Using human brain tissue samples, post-doctoral fellow Yohannes Haile discovered how two sub-components within a cell are miscommunicating in patients with MS, and identified how at least one protein, Rab32, is swooping in to trigger the dangerous dysfunction.
“A part of the cell that stores calcium (endoplasmic reticulum or ER) gets too close to the part of the cell that creates energy (mitochondria) when massive amounts of Rab32 are present in the brain of MS patients. The resulting miscommunication with the calcium supply triggers the mitochondria to misbehave, ultimately causing toxicity for brain cells in MS patients,” explained Simmen.
In healthy brain tissue samples, there’s virtually no Rab32 present, he added.
Researchers don’t know what causes an unwelcome influx of Rab32 but they theorize the defect could originate at the base of the ER.

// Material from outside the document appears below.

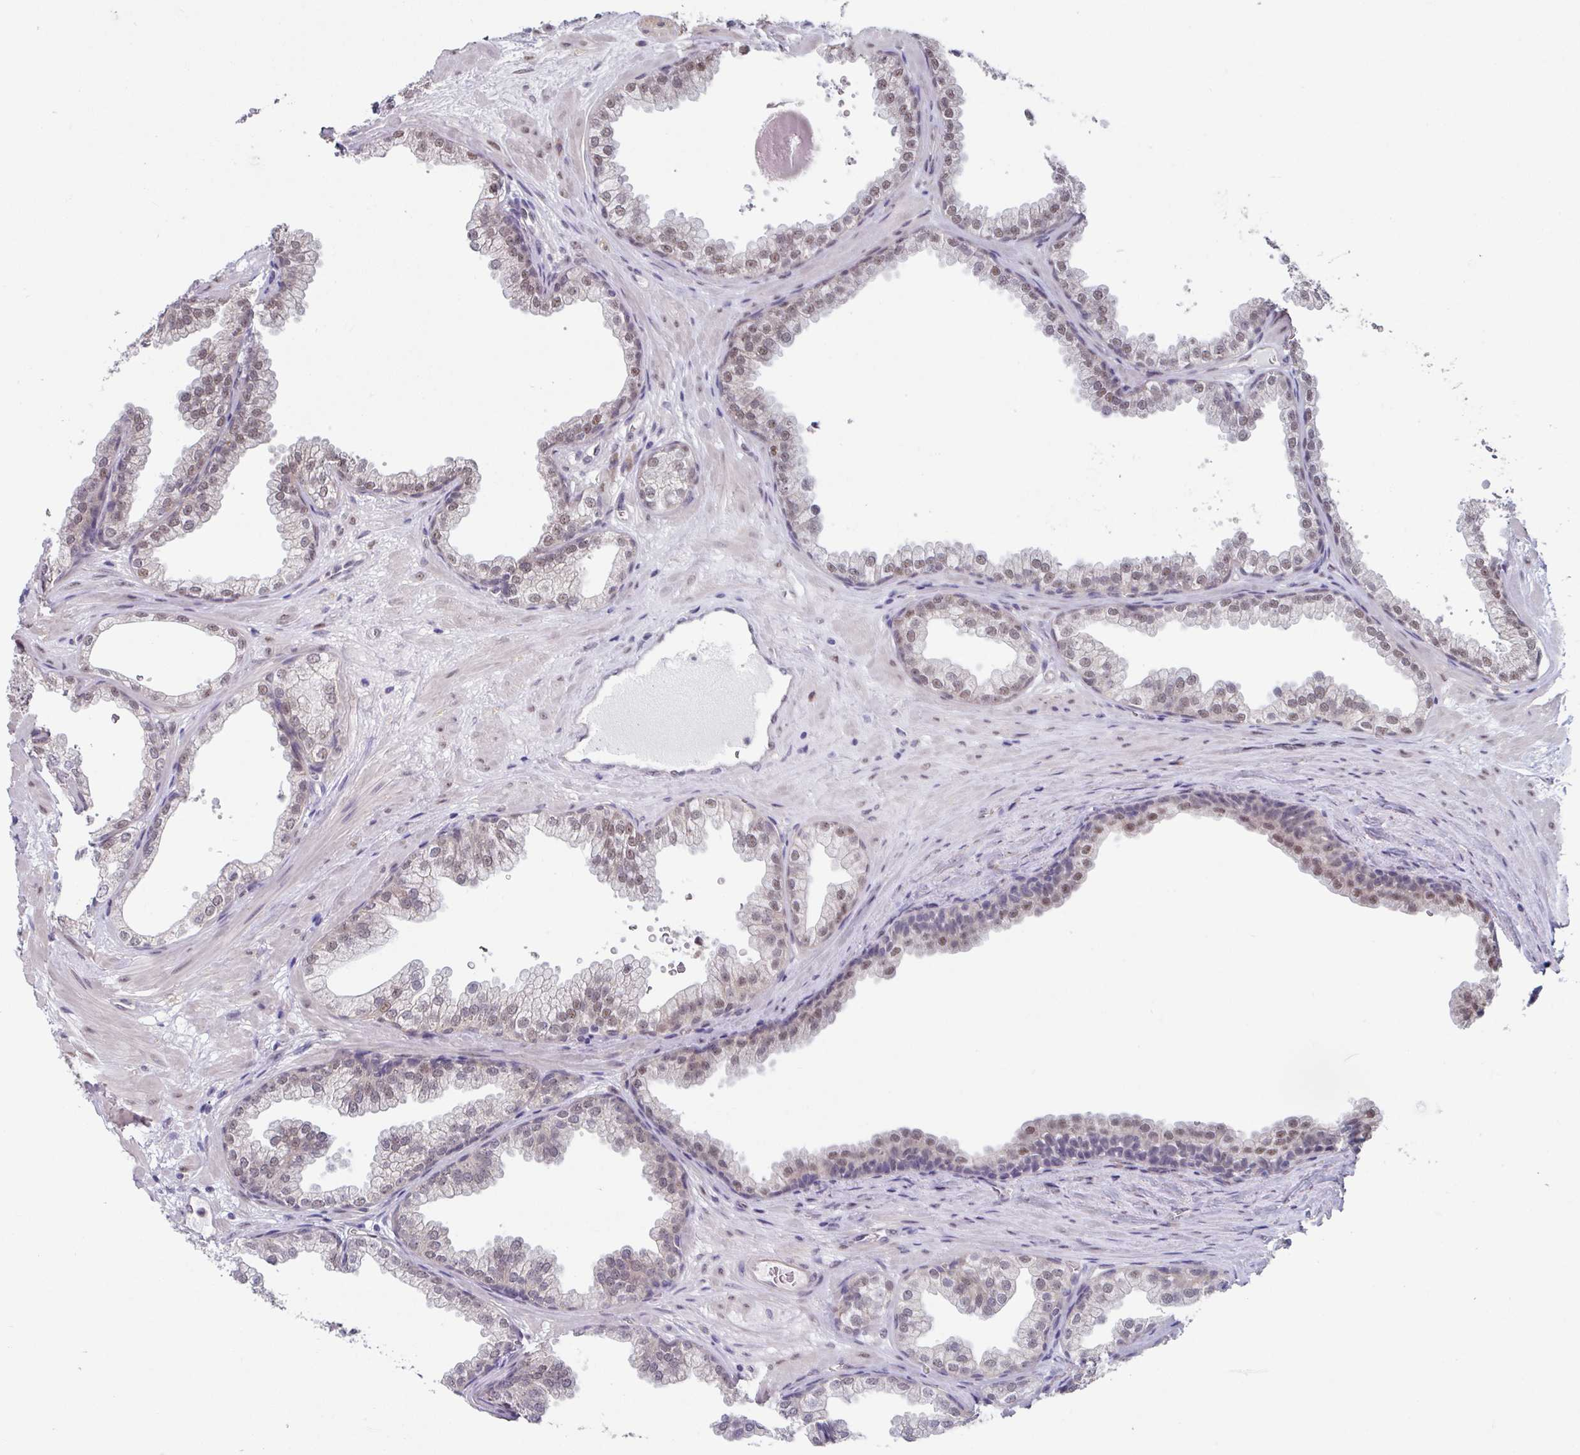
{"staining": {"intensity": "moderate", "quantity": ">75%", "location": "nuclear"}, "tissue": "prostate", "cell_type": "Glandular cells", "image_type": "normal", "snomed": [{"axis": "morphology", "description": "Normal tissue, NOS"}, {"axis": "topography", "description": "Prostate"}], "caption": "Immunohistochemistry (IHC) histopathology image of benign human prostate stained for a protein (brown), which demonstrates medium levels of moderate nuclear expression in approximately >75% of glandular cells.", "gene": "TMED5", "patient": {"sex": "male", "age": 37}}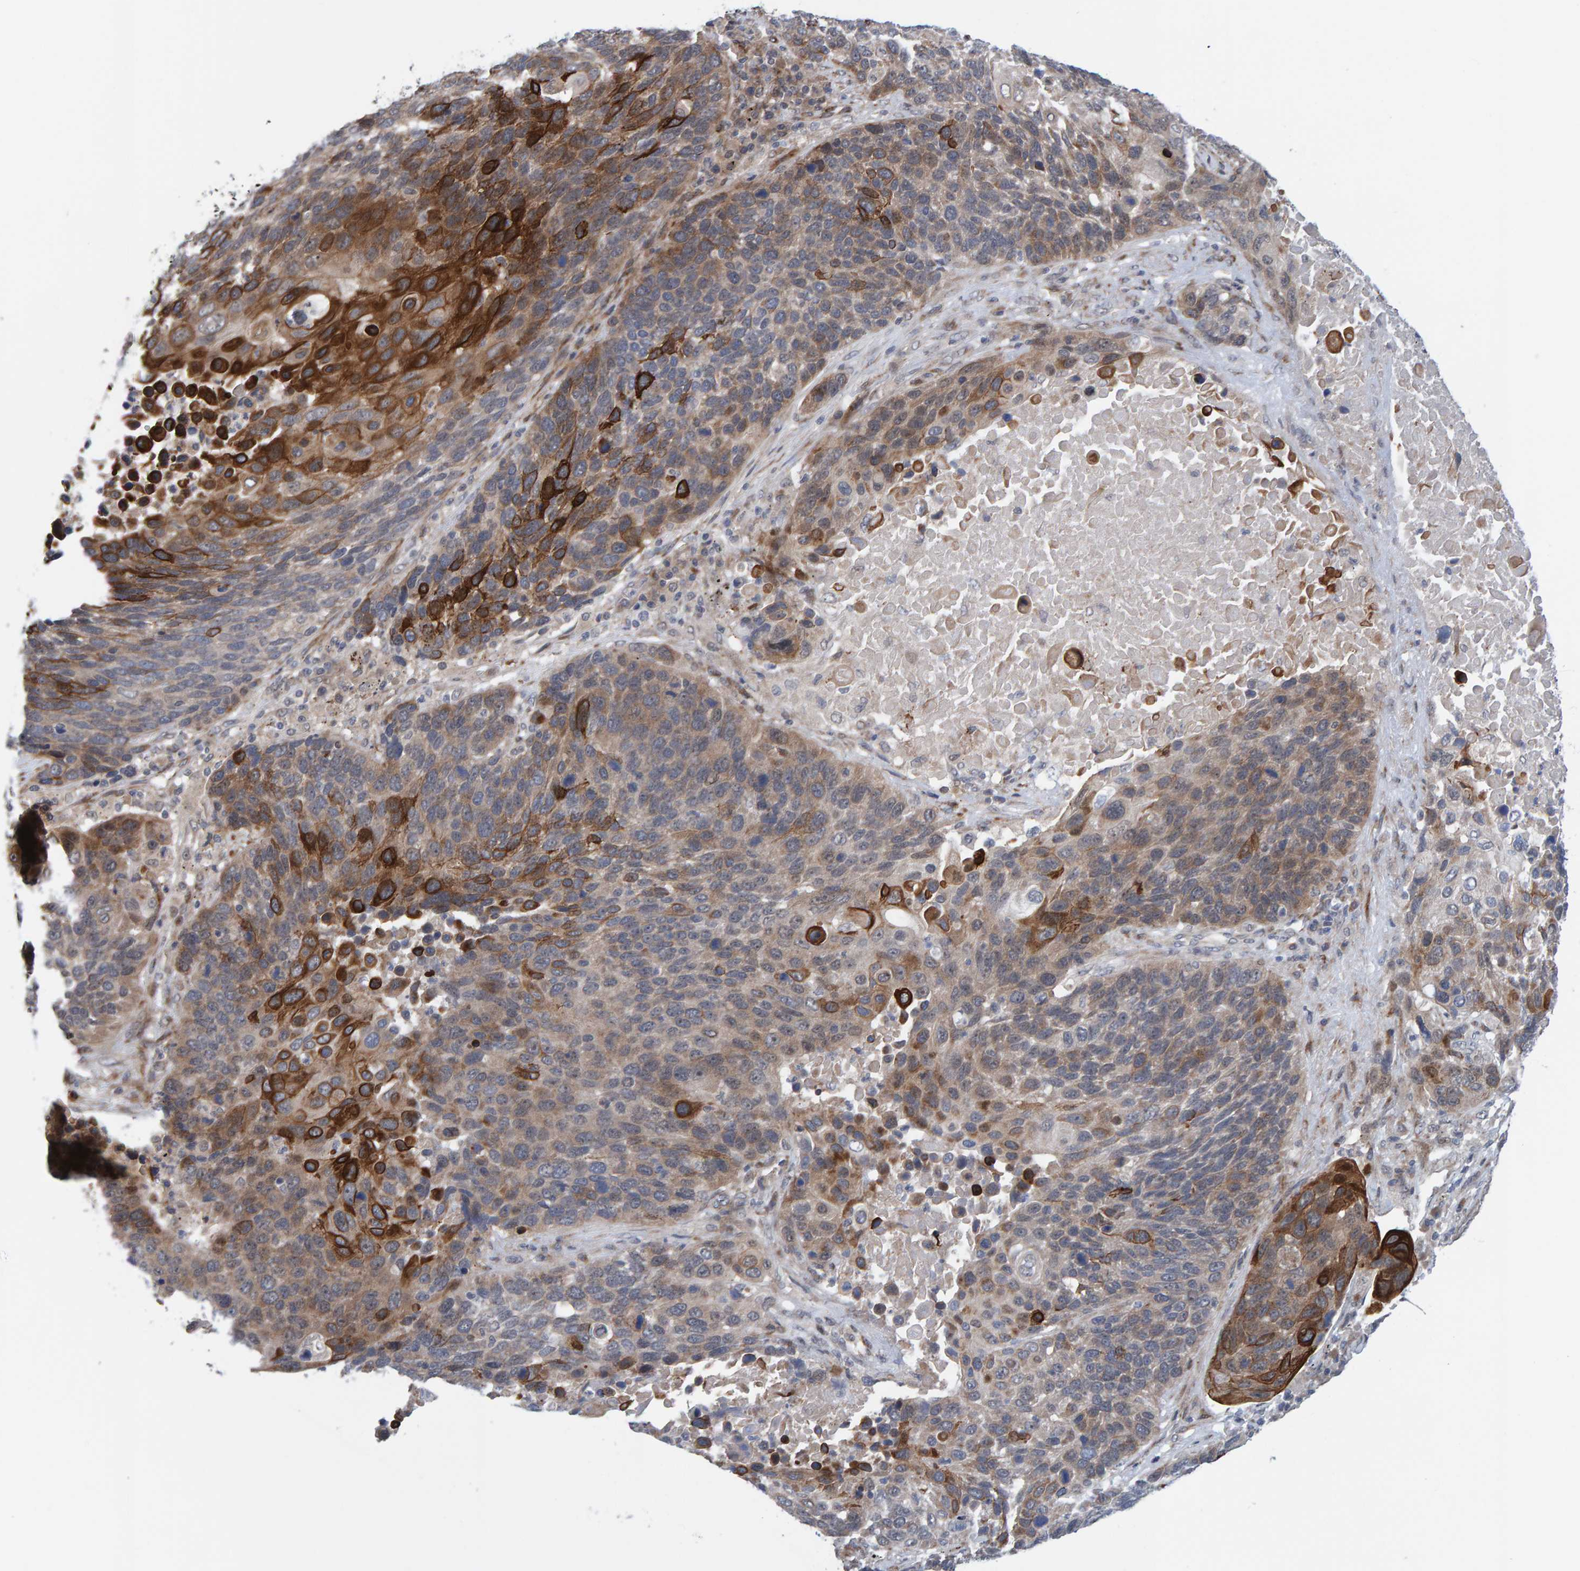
{"staining": {"intensity": "strong", "quantity": "<25%", "location": "cytoplasmic/membranous"}, "tissue": "lung cancer", "cell_type": "Tumor cells", "image_type": "cancer", "snomed": [{"axis": "morphology", "description": "Squamous cell carcinoma, NOS"}, {"axis": "topography", "description": "Lung"}], "caption": "Lung cancer stained with immunohistochemistry (IHC) demonstrates strong cytoplasmic/membranous expression in approximately <25% of tumor cells. The protein of interest is shown in brown color, while the nuclei are stained blue.", "gene": "MFSD6L", "patient": {"sex": "male", "age": 66}}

With this finding in hand, scientists can now search for effective treatments that target Rab32 and embark on determining whether there are other proteins that may be at play, added Simmen.
“Rab32 is just one of the proteins that is having the effect of drawing the ER and mitochondria too close. There are dozens of other possibilities,” he said.
This discovery may give hope to the 100,000 Canadians living with MS who have had to rely on treatments that have proven only partially effective.
The study, conducted with researchers at the University of Exeter, was recently published in the Journal of Neuroinflammation.